Johnson will bring the deal back to the British parliament on Saturday for a meaningful vote. “Let’s get Brexit done and lead this country forward,” Johnson later tweeted.
Referring to the contentious Irish border issue, Johnson said “the anti-democratic backstop” has been “abolished.”
“The people of Northern Ireland will be in charge of the laws that they live by, and -- unlike the backstop -- will have the right to end the special arrangement if they so choose,” Johnson added.
He underlined that the deal would allow the government to get Brexit done and “leave the EU in two weeks’ time, so we can then focus on the people’s priorities and bring the country back together again.”
“I am confident [the agreement] can be supported and ratified in the time between now and 31 October,” Michel Barnier, the EU’s chief negotiator, told a press conference.

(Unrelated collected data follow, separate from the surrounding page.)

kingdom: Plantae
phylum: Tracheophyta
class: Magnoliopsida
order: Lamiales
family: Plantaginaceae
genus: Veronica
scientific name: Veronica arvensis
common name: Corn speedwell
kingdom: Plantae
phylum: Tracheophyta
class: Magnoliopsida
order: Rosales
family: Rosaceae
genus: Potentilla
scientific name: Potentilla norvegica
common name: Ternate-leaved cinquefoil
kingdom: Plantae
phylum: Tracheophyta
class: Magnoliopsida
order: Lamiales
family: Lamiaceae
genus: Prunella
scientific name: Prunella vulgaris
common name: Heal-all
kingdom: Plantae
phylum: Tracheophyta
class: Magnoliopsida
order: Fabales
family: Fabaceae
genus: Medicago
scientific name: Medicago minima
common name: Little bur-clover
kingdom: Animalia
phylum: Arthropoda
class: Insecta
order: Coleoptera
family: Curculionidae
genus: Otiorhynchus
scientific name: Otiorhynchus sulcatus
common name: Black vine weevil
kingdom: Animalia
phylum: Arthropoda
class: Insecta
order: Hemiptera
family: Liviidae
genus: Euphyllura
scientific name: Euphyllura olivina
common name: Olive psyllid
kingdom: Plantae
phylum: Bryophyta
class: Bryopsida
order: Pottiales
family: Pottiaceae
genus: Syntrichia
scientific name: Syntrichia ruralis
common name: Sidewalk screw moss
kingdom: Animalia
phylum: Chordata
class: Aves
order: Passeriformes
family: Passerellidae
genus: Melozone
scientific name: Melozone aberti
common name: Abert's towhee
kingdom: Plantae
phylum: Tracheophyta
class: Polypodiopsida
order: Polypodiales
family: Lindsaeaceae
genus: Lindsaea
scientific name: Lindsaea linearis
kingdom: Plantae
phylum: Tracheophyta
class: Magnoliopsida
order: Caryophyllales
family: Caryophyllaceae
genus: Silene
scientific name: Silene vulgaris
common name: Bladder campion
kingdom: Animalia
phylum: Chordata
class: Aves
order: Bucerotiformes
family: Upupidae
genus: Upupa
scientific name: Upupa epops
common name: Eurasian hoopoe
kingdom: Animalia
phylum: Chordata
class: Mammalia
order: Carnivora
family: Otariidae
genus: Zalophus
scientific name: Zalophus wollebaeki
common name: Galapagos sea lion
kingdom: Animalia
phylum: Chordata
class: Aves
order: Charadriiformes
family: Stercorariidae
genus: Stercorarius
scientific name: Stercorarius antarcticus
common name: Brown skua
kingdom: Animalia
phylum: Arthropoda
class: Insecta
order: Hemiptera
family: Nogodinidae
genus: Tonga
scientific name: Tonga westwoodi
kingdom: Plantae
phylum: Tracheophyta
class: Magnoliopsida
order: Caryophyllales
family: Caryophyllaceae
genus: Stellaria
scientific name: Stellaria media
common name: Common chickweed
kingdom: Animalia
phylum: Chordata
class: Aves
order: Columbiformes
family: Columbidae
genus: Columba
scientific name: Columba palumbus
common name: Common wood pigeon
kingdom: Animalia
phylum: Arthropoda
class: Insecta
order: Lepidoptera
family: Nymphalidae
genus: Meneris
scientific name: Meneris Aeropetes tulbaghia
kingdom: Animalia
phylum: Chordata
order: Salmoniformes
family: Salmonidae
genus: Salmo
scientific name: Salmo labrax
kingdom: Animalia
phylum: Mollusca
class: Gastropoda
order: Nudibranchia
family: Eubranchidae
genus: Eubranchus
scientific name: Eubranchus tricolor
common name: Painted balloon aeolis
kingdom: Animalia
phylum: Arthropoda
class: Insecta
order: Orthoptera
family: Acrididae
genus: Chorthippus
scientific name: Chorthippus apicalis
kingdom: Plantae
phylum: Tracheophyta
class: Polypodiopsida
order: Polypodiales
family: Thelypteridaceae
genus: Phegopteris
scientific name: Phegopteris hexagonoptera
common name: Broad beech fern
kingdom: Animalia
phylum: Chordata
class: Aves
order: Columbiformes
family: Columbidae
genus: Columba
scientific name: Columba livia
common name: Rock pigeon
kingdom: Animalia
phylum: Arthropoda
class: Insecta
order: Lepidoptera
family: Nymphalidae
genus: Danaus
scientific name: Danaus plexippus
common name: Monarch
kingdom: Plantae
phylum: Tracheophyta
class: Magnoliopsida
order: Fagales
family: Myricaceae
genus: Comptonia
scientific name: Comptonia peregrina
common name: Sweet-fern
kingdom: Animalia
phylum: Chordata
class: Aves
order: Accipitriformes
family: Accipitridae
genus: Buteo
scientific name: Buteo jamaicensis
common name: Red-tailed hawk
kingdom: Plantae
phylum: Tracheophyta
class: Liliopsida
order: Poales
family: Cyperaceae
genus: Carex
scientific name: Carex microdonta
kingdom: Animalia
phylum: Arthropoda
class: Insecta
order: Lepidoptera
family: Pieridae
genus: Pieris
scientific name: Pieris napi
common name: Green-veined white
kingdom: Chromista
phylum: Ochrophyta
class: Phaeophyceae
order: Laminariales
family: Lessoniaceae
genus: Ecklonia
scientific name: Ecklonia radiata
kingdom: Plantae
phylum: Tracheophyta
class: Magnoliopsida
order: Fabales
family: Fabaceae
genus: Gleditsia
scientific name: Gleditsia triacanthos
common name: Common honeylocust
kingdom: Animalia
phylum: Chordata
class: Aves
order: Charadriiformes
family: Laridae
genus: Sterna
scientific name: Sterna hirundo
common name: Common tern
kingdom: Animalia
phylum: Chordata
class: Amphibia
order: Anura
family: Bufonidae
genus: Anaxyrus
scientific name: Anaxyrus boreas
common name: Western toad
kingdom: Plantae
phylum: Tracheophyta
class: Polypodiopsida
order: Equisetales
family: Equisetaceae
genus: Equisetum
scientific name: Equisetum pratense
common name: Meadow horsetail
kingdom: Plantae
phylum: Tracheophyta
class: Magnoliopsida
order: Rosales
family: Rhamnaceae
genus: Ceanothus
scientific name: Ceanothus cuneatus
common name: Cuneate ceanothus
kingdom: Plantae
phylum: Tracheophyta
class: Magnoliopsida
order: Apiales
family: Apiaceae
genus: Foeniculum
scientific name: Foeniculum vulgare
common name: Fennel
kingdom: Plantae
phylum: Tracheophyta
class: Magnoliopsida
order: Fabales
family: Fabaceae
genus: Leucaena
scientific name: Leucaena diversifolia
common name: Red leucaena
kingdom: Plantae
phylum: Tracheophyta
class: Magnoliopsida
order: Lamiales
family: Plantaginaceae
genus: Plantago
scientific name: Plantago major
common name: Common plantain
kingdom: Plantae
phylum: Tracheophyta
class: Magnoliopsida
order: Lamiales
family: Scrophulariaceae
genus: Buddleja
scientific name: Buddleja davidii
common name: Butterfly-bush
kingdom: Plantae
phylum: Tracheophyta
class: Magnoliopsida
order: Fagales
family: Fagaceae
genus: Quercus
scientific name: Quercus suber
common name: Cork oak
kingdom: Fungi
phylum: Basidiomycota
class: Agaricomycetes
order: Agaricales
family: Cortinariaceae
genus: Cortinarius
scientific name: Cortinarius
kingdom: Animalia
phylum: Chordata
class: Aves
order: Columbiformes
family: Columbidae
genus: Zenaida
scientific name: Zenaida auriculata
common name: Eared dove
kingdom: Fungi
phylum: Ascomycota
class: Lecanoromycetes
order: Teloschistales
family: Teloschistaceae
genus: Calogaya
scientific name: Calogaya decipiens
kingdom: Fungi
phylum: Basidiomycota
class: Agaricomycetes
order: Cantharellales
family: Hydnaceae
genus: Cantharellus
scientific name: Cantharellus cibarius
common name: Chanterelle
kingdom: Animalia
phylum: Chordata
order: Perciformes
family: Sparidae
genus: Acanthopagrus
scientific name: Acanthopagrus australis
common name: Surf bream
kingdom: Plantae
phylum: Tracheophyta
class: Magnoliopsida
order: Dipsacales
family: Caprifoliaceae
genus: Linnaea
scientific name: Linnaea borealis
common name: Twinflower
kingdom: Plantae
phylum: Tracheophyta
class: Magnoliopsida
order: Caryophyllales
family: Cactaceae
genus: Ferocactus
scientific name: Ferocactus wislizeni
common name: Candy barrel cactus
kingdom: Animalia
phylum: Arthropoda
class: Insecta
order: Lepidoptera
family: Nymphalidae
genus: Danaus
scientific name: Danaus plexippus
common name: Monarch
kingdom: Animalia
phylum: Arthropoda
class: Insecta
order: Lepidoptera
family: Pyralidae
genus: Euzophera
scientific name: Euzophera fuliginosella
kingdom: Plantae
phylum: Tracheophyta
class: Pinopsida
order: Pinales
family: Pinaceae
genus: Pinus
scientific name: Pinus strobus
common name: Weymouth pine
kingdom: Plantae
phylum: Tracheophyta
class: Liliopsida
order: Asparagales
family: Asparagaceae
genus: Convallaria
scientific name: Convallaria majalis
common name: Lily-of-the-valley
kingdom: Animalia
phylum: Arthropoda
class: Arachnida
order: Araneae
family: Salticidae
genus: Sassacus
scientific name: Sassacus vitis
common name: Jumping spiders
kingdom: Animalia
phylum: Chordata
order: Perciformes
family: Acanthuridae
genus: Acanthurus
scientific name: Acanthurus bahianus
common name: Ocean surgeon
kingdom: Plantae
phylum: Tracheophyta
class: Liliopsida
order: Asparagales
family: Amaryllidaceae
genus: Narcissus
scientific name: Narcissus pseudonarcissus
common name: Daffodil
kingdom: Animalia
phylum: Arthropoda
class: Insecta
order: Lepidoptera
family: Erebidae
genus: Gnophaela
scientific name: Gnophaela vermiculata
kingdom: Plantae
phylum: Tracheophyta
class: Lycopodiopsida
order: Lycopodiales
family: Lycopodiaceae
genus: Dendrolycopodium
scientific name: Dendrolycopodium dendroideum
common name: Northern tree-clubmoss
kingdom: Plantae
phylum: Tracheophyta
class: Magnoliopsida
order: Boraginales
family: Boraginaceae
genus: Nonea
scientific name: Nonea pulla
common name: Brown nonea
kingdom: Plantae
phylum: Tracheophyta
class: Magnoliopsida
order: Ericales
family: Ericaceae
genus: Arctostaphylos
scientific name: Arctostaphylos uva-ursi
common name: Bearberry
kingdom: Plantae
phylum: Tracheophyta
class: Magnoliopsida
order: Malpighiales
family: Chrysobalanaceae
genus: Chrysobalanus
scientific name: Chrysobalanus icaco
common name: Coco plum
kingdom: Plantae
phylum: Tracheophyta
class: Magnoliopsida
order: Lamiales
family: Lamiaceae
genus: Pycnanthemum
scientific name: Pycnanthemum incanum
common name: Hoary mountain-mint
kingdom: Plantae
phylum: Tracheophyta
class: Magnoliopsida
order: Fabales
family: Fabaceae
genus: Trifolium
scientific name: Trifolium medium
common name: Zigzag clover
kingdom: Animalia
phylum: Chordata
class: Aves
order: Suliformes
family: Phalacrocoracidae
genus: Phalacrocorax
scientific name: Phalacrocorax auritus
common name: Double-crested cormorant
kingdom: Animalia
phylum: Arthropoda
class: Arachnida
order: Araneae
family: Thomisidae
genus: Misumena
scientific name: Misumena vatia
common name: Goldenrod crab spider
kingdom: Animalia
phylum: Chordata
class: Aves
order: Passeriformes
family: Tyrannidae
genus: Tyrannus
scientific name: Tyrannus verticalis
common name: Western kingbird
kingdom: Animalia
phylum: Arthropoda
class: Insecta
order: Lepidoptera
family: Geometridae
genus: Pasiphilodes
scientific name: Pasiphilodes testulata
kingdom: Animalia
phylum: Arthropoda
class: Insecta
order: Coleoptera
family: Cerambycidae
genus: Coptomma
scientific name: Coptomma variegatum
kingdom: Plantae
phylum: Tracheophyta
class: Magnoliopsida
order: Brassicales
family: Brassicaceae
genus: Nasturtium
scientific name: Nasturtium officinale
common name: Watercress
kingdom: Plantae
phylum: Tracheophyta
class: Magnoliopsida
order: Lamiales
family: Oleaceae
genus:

Juncker and Johnson later re-confirmed the agreed deal at a joint press conference in Brussels.
Juncker said he and Johnson would present the deal to the other EU leaders in a meeting this evening.
The deal protects the Irish Good Friday agreement of 1998 and avoids a hard border on the island of Ireland, Juncker said.
The deal means that “we can deliver a real Brexit that achieves our objectives,” said Johnson.
- New deal
The new deal is similar to one reached by Theresa May, Johnson’s predecessor, with some changes to the problematic “backstop” issue.
Under the deal, the U.K. would continue with the EU rules through the end of 2020, pay a divorce bill of £39 billion ($50 billion), and U.K. and EU citizens’ rights would be protected.
However, Northern Ireland would remain in the EU’s customs zone for a period of 4 years, a period which could be ended or extended by the decision of the local assembly every four years.
The new deal would create a customs border between Northern Ireland and the rest of the U.K. in the Irish Sea, but a hard border on the island of Ireland would be avoided.
Labour Party leader Jeremy Corbyn said they would not vote for the new deal, branding it “worse” than May’s deal, which was repeatedly rejected by the House of Commons.
He told Sky News that Labour is “not happy” with the deal and they would not vote for it as it stands.
In Brussels, Scotland’s First Minister and ruling SNP leader Nicola Sturgeon minced no words on her opposition.
“For Scotland, this deal would take us out of EU, single market and customs union -- all against our will. It would leave us as only part of the U.K. being taken out without consent and with no say on future relationship,” she wrote on Twitter.
“The SNP will not vote for that,” said.
Liberal Democrats’ leader Jo Swinson said she is determined to give the British public a say on Brexit.
“The next few days will shape the future of our country for generations. I am more determined than ever to stop Brexit and give the public the final say in a People’s Vote,” Swinson wrote on Twitter.
Northern Ireland’s Democratic Unionist Party, the Conservative government’s de facto partner, earlier said they would not support the deal “as it stands.”
The U.K. is set to leave the bloc on Oct. 31 if the deal is ratified by the U.K. parliament and by the parliaments of all 27 member states by the deadline.